··· TEXT ···
We employ the ISPRS datasets of Vaihingen and Potsdam [
24] for experiments. The training of the multi-resolution and the fusion model is described and a quantitative evaluation is given. We especially have conducted a series of experiments concerning the layers’ sensitivity to specific classes as well as different modalities and visualize the results. The exploration of the layers’ sensitivity indicates the proposed optimal fusion model is able to improve the performance. This fusion model is verified by a comparison of all possible fusion models.
···
## EXERCISES:
1 > Translate this sentence from the passage on fusion experiments into Spanish: "The exploration of the layers’ sensitivity indicates the proposed optimal fusion model is able to improve the performance."
2 > Pick up the passage on fusion experiments after its final sentence and continue writing it.
The data after this point are separate from the passage on fusion experiments.
··· EXCERPTED RECORDS ···
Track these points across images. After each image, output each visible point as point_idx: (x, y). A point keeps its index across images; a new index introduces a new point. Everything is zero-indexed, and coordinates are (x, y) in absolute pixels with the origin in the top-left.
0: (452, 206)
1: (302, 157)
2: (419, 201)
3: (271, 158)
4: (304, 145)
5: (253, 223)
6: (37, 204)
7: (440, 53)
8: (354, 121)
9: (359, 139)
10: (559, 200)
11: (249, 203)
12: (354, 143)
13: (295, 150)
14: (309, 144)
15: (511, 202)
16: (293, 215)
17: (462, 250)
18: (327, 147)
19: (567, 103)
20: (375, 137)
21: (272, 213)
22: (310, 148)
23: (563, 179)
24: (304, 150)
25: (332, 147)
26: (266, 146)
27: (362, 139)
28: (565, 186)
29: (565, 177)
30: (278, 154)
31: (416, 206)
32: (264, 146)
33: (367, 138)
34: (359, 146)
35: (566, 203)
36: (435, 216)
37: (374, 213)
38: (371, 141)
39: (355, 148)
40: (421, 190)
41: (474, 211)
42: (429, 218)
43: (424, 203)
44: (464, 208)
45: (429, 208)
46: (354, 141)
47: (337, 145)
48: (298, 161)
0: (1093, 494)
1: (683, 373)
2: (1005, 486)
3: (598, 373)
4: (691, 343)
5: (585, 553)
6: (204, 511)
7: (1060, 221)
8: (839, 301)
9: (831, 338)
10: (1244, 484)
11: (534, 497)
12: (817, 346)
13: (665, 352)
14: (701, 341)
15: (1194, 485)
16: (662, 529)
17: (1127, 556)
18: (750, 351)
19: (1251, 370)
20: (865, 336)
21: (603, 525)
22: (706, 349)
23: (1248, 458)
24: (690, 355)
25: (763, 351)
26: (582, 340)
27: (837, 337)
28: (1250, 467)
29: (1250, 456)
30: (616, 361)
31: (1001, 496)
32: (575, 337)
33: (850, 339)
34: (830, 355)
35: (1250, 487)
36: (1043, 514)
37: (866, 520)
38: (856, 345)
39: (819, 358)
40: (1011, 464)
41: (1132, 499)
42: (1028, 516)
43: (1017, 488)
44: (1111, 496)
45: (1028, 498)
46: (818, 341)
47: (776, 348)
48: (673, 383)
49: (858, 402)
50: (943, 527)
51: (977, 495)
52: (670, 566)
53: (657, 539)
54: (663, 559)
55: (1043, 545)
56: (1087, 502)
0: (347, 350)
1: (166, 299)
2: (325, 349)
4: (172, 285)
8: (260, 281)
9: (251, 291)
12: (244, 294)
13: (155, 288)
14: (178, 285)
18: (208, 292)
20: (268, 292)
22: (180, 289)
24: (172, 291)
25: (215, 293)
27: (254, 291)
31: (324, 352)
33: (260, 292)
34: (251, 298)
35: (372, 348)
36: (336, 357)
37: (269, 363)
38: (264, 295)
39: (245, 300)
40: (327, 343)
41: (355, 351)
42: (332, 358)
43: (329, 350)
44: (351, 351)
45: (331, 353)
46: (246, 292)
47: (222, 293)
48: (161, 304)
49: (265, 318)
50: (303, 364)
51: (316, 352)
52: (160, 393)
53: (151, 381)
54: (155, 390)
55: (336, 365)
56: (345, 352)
···
## ANSWERS BY ITEM NUMBER:
1 > La exploración de la sensibilidad de las capas indica que el modelo de fusión óptimo propuesto es capaz de mejorar el rendimiento.

2 >
4.1. Datasets
Experiments are performed on the ISPRS 2D semantic labeling datasets showing the urban areas of Vaihingen and Potsdam. The datasets provide high resolution True Orthophotos (TOPs) and corresponding DSMs with a Ground Sampling Distance (GSD) of 9 cm. In the experiments, we use color infrared imagery (infrared-red-green) for the Vaihingen dataset and color imagery (red-green-blue) for the Potsdam dataset to test our approach on different data, even though the Potsdam data contains also infrared imagery. The Vaihingen dataset consists of 32 tiles in total with ground truth released for half of them, designated for training and validation. The Vaihingen dataset employs pixel-wise labeling for six semantic categories (impervious surface, building, low vegetation, tree, car, and clutter/background). We used twelve of the 16 labeled tiles for training and four tiles for validation. For training, we divided the selected tiles into patches with a size of 256 × 256 pixels with 128 pixels’ overlap. The patches are rotated (each time by 90 degrees) and flipped (top down, left right) for data augmentation. A set of 16,782 patches is generated. We selected four tiles (13, 15, 23, and 28) as the validation set. The validation set tiles are clipped into patches with a size of 256 × 256 pixels without overlap.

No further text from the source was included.